Paper Money

Notre Dame researchers study Benjamin Franklin innovations

Manukyan and his team employed cutting-edge spectroscopic and imaging instruments to inspect closely the fibers, paper and inks that made Benjamin Franklin’s notes distinctive and hard to replicate.

Images by Barbara Johnson, courtesy of University of Notre Dame.

Among collectors of Continental Currency, it is common knowledge that Benjamin Franklin was prodigious in his output as a printer of paper money, beginning as early as 1731 when Pennsylvania gave him a contract to print £40,000 worth of currency.

Ever the inventor, he was also at the forefront in seeking ways to thwart the epidemic of counterfeiting. Most famously, he used leaves to make copper plates, on the theory that a counterfeiter would have difficulty replicating the pattern of veins on a leaf.

A study published to widespread media coverage on July 17 in the Proceedings of the National Academy of Sciences claims to shed new light on his experimentations with papers and inks. A research team at the University of Notre Dame led by Dr. Khachatur Manukyan, an associate research professor in the Department of Physics and Astronomy, spent seven years using techniques such as infrared, electron energy loss spectroscopy, and X-ray analysis, to study close to 600 notes from Franklin and some of his contemporaries in the university’s collection. They also looked at counterfeits. The technology used may be new, but many of the “findings” have been known to students of Colonial Currency for years.

Secure paper money was important to the colonies because gold and silver coins did not stay there for long, as it was used to pay for imports. Franklin realized, Dr. Manukyan said, that to sustain paper money’s viability, it “had to stay a step ahead of counterfeiters. … But the ledger where we know he recorded these printing decisions and methods has been lost to history. Using the techniques of physics, we have been able to restore, in part, some of what that record would have shown.”

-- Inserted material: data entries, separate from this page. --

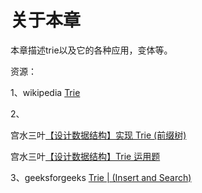 # 关于本章

本章描述trie以及它的各种应用，变体等。

资源：

1、wikipedia [Trie](https://en.wikipedia.org/wiki/Trie) 

2、

宫水三叶[【设计数据结构】实现 Trie (前缀树)](https://mp.weixin.qq.com/s/DBTQyNYsEgmN0Vb5fbolUg)

宫水三叶[【设计数据结构】Trie 运用题](https://mp.weixin.qq.com/s/TPVBlNBLlUpQKXK_XkR-3Q)

3、geeksforgeeks [Trie | (Insert and Search)](https://www.geeksforgeeks.org/tag/trie/) 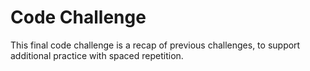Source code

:# Code Challenge

This final code challenge is a recap of previous challenges, to support additional practice with spaced repetition.
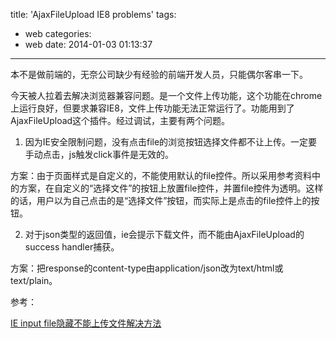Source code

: title: 'AjaxFileUpload IE8 problems'
tags:
  - web
categories:
  - web
date: 2014-01-03 01:13:37
---

本不是做前端的，无奈公司缺少有经验的前端开发人员，只能偶尔客串一下。

今天被人拉着去解决浏览器兼容问题。是一个文件上传功能，这个功能在chrome上运行良好，但要求兼容IE8，文件上传功能无法正常运行了。功能用到了AjaxFileUpload这个插件。经过调试，主要有两个问题。

1. 因为IE安全限制问题，没有点击file的浏览按钮选择文件都不让上传。一定要手动点击，js触发click事件是无效的。

方案：由于页面样式是自定义的，不能使用默认的file控件。所以采用参考资料中的方案，在自定义的“选择文件”的按钮上放置file控件，并置file控件为透明。这样的话，用户以为自己点击的是“选择文件”按钮，而实际上是点击的file控件上的按钮。

2. 对于json类型的返回值，ie会提示下载文件，而不能由AjaxFileUpload的success handler捕获。

方案：把response的content-type由application/json改为text/html或text/plain。

参考：

[IE input file隐藏不能上传文件解决方法](http://www.qttc.net/201305334.html)
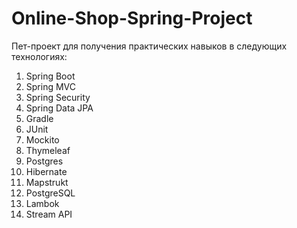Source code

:# Online-Shop-Spring-Project
Пет-проект для получения практических навыков в следующих технологиях:

1. Spring Boot
2. Spring MVC
3. Spring Security
4. Spring Data JPA
5. Gradle
6. JUnit
7. Mockito
8. Thymeleaf
9. Postgres
10. Hibernate
11. Mapstrukt
12. PostgreSQL
13. Lambok
14. Stream API
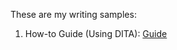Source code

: These are my writing samples:
1. How-to Guide (Using DITA): [Guide](https://docsbysea.github.io/tech-writing-portfolio/Creating_a_Blog)
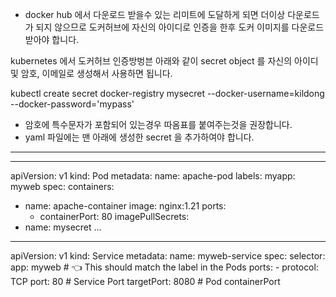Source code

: 
* docker hub 에서 다운로드 받을수 있는 리미트에 도달하게 되면 더이상 다운로드가 되지 않으므로
도커허브에 자신의 아이디로 인증을 한후 도커 이미지를 다운로드 받아야 합니다.

kubernetes 에서 도커허브 인증방벙븐 아래와 같이
secret object 를 자신의 아이디 및 암호, 이메일로 생성해서 사용하면 됩니다.

kubectl create secret docker-registry mysecret --docker-username=kildong --docker-password='mypass' 
<!-- --docker-email=kildonge@naver.com -->

* 암호에 특수문자가 포함되어 있는경우 따옴표를 붙여주는것을 권장합니다.
* yaml 파일에는 맨 아래에 생성한 secret 을 추가하여야 합니다.

--------------------

---
apiVersion: v1
kind: Pod
metadata:
  name: apache-pod
  labels:
    myapp: myweb
spec:
  containers:
  - name: apache-container
    image: nginx:1.21
    ports:
    - containerPort: 80
  imagePullSecrets:
  - name: mysecret
...

---
apiVersion: v1
kind: Service
metadata:
  name: myweb-service
spec:
  selector:
    app: myweb  # 👈 This should match the label in the Pods
  ports:
    - protocol: TCP
      port: 80  # Service Port
      targetPort: 8080  # Pod containerPort
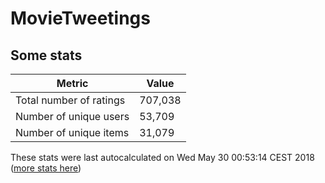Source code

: # MovieTweetings
## Some stats

Metric | Value
--- | ---
Total number of ratings                 | 707,038
Number of unique users                  | 53,709
Number of unique items                  | 31,079
These stats were last autocalculated on Wed May 30 00:53:14 CEST 2018  ([more stats here](./stats.md))

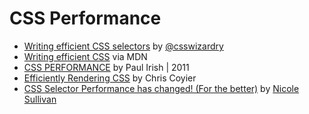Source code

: # CSS Performance

* [Writing efficient CSS selectors](http://csswizardry.com/2011/09/writing-efficient-css-selectors/) by [@csswizardry](https://twitter.com/csswizardry)
* [Writing efficient CSS](https://developer.mozilla.org/en-US/docs/CSS/Writing_Efficient_CSS) via MDN
* [CSS PERFORMANCE](http://dl.dropbox.com/u/39519/talks/cssperf/index.html) by Paul Irish | 2011
* [Efficiently Rendering CSS](http://css-tricks.com/efficiently-rendering-css/) by Chris Coyier
* [CSS Selector Performance has changed! (For the better)](http://calendar.perfplanet.com/2011/css-selector-performance-has-changed-for-the-better/) by [Nicole Sullivan](http://www.stubbornella.org/)
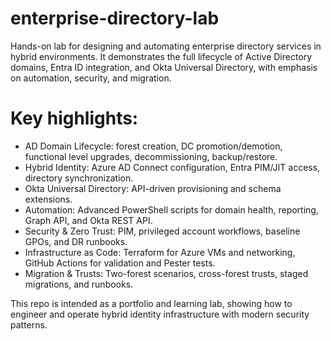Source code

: # enterprise-directory-lab
Hands-on lab for designing and automating enterprise directory services in hybrid environments.  It demonstrates the full lifecycle of Active Directory domains, Entra ID integration, and Okta Universal Directory, with emphasis on automation, security, and migration.

# Key highlights:
- AD Domain Lifecycle: forest creation, DC promotion/demotion, functional level upgrades, decommissioning, backup/restore.
- Hybrid Identity: Azure AD Connect configuration, Entra PIM/JIT access, directory synchronization.
- Okta Universal Directory: API-driven provisioning and schema extensions.
- Automation: Advanced PowerShell scripts for domain health, reporting, Graph API, and Okta REST API.
- Security & Zero Trust: PIM, privileged account workflows, baseline GPOs, and DR runbooks.
- Infrastructure as Code: Terraform for Azure VMs and networking, GitHub Actions for validation and Pester tests.
- Migration & Trusts: Two-forest scenarios, cross-forest trusts, staged migrations, and runbooks.

This repo is intended as a portfolio and learning lab, showing how to engineer and operate hybrid identity infrastructure with modern security patterns.
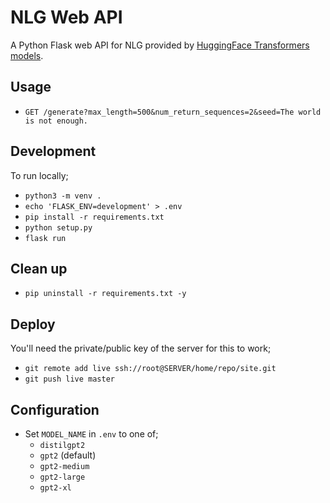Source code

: # NLG Web API
A Python Flask web API for NLG provided by [HuggingFace Transformers models](https://github.com/huggingface/transformers/).

## Usage
- `GET /generate?max_length=500&num_return_sequences=2&seed=The world is not enough.`

## Development
To run locally;
- `python3 -m venv .`
- `echo 'FLASK_ENV=development' > .env`
- `pip install -r requirements.txt`
- `python setup.py`
- `flask run`

## Clean up
- `pip uninstall -r requirements.txt -y`

## Deploy
You'll need the private/public key of the server for this to work;
- `git remote add live ssh://root@SERVER/home/repo/site.git`
- `git push live master`

## Configuration
- Set `MODEL_NAME` in `.env` to one of;
  - `distilgpt2`
  - `gpt2` (default)
  - `gpt2-medium`
  - `gpt2-large`
  - `gpt2-xl`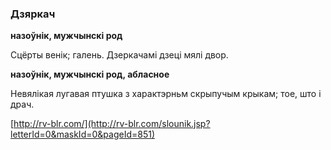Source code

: ### Дзяркач
**назоўнік, мужчынскі род**

Сцёрты венік; галень. Дзеркачамі дзеці мялі двор.

**назоўнік, мужчынскі род, абласное**

Невялікая лугавая птушка з характэрньм скрыпучым крыкам; тое, што і драч.

<a rel="author">[http://rv-blr.com/](http://rv-blr.com/slounik.jsp?letterId=0&maskId=0&pageId=851)</a>
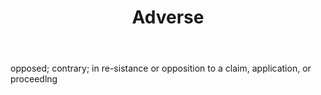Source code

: ---
title: Adverse
letter: A
permalink: "/definitions/adverse.html"
body: opposed; contrary; in re-sistance or opposition to a claim, application, or
  proceedlng
published_at: '2018-07-07'
layout: post
---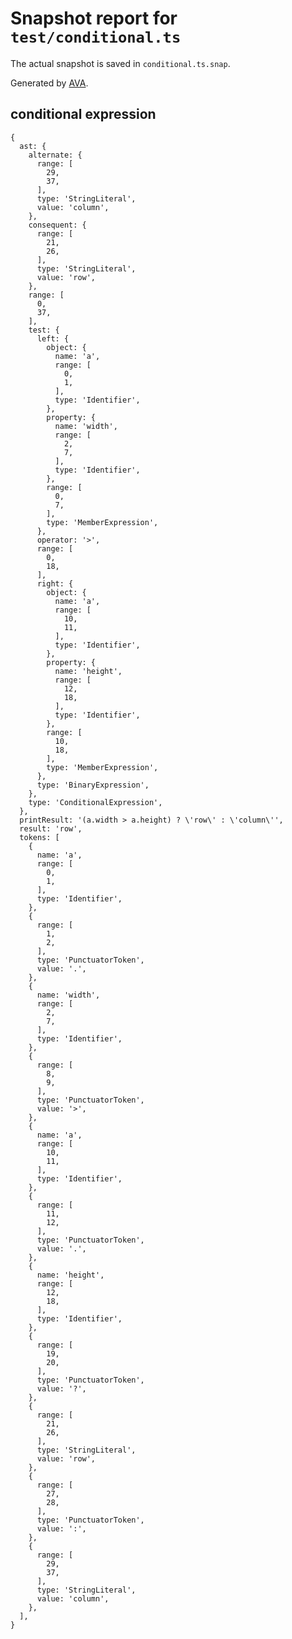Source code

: # Snapshot report for `test/conditional.ts`

The actual snapshot is saved in `conditional.ts.snap`.

Generated by [AVA](https://avajs.dev).

## conditional expression

    {
      ast: {
        alternate: {
          range: [
            29,
            37,
          ],
          type: 'StringLiteral',
          value: 'column',
        },
        consequent: {
          range: [
            21,
            26,
          ],
          type: 'StringLiteral',
          value: 'row',
        },
        range: [
          0,
          37,
        ],
        test: {
          left: {
            object: {
              name: 'a',
              range: [
                0,
                1,
              ],
              type: 'Identifier',
            },
            property: {
              name: 'width',
              range: [
                2,
                7,
              ],
              type: 'Identifier',
            },
            range: [
              0,
              7,
            ],
            type: 'MemberExpression',
          },
          operator: '>',
          range: [
            0,
            18,
          ],
          right: {
            object: {
              name: 'a',
              range: [
                10,
                11,
              ],
              type: 'Identifier',
            },
            property: {
              name: 'height',
              range: [
                12,
                18,
              ],
              type: 'Identifier',
            },
            range: [
              10,
              18,
            ],
            type: 'MemberExpression',
          },
          type: 'BinaryExpression',
        },
        type: 'ConditionalExpression',
      },
      printResult: '(a.width > a.height) ? \'row\' : \'column\'',
      result: 'row',
      tokens: [
        {
          name: 'a',
          range: [
            0,
            1,
          ],
          type: 'Identifier',
        },
        {
          range: [
            1,
            2,
          ],
          type: 'PunctuatorToken',
          value: '.',
        },
        {
          name: 'width',
          range: [
            2,
            7,
          ],
          type: 'Identifier',
        },
        {
          range: [
            8,
            9,
          ],
          type: 'PunctuatorToken',
          value: '>',
        },
        {
          name: 'a',
          range: [
            10,
            11,
          ],
          type: 'Identifier',
        },
        {
          range: [
            11,
            12,
          ],
          type: 'PunctuatorToken',
          value: '.',
        },
        {
          name: 'height',
          range: [
            12,
            18,
          ],
          type: 'Identifier',
        },
        {
          range: [
            19,
            20,
          ],
          type: 'PunctuatorToken',
          value: '?',
        },
        {
          range: [
            21,
            26,
          ],
          type: 'StringLiteral',
          value: 'row',
        },
        {
          range: [
            27,
            28,
          ],
          type: 'PunctuatorToken',
          value: ':',
        },
        {
          range: [
            29,
            37,
          ],
          type: 'StringLiteral',
          value: 'column',
        },
      ],
    }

They used five university research entities, the Nuclear Science Laboratory, the Center for Environmental Science and Technology, the Integrated Imaging Facility, the Materials Characterization Facility, and the Molecular Structure Facility.

They researched the chemical elements in each item in the university collection and found that the counterfeits have noticeably high quantities of calcium and phosphorus, elements that were found only in traces in genuine notes. Also, the pigments Franklin used were distinct.

As reported in a synopsis of the research released by the university, “Although Franklin used (and sold) ‘lamp black,’ a pigment created by burning vegetable oils, for most printing, Franklin’s printed currency used a special black dye made from graphite found in rock. This pigment is also different from the “bone black” made from burned bone, which was favored both by counterfeiters and by those outside Franklin’s network of printing houses.”

Franklin was also innovative when it came to paper. It had long been thought that the addition of small colored fibers to paper pulp was invented in 1844 by Zenas Marshall Crane, son of the founder of Crane Paper. Dr. Manukyan and his colleagues discovered evidence that Franklin was including colored silks in his paper decades earlier. This is not actually revelatory. It is first mentioned in Eric P. Newman’s Early Paper Money of America on page 327 (2023 edition), referring to the issues of March 20, 1773.

The team also found that notes printed by Franklin’s printing network have a distinctive look because of the addition of a translucent material called “muscovite,” a light-colored mica. This is also referenced in Newman.

The team speculates that Franklin initially began adding the muscovite to his papers to make the printed notes more durable, increasing the size of the crystals over time, and that he continued to add it when it proved to be a helpful counterfeit deterrent.

The team was aware of the importance of nondestructive research techniques and recognized that there were physicists who would be turned off by such restrictions. “We were fortunate to have student researchers on this project with interests both in physics as well as in history and art conservation, Malukyan said, “and the core research facilities as well as the Rare Books and Special Collections team were incredible research partners. Without an uncommon level of collaboration across disciplines, our discoveries would not have been possible.”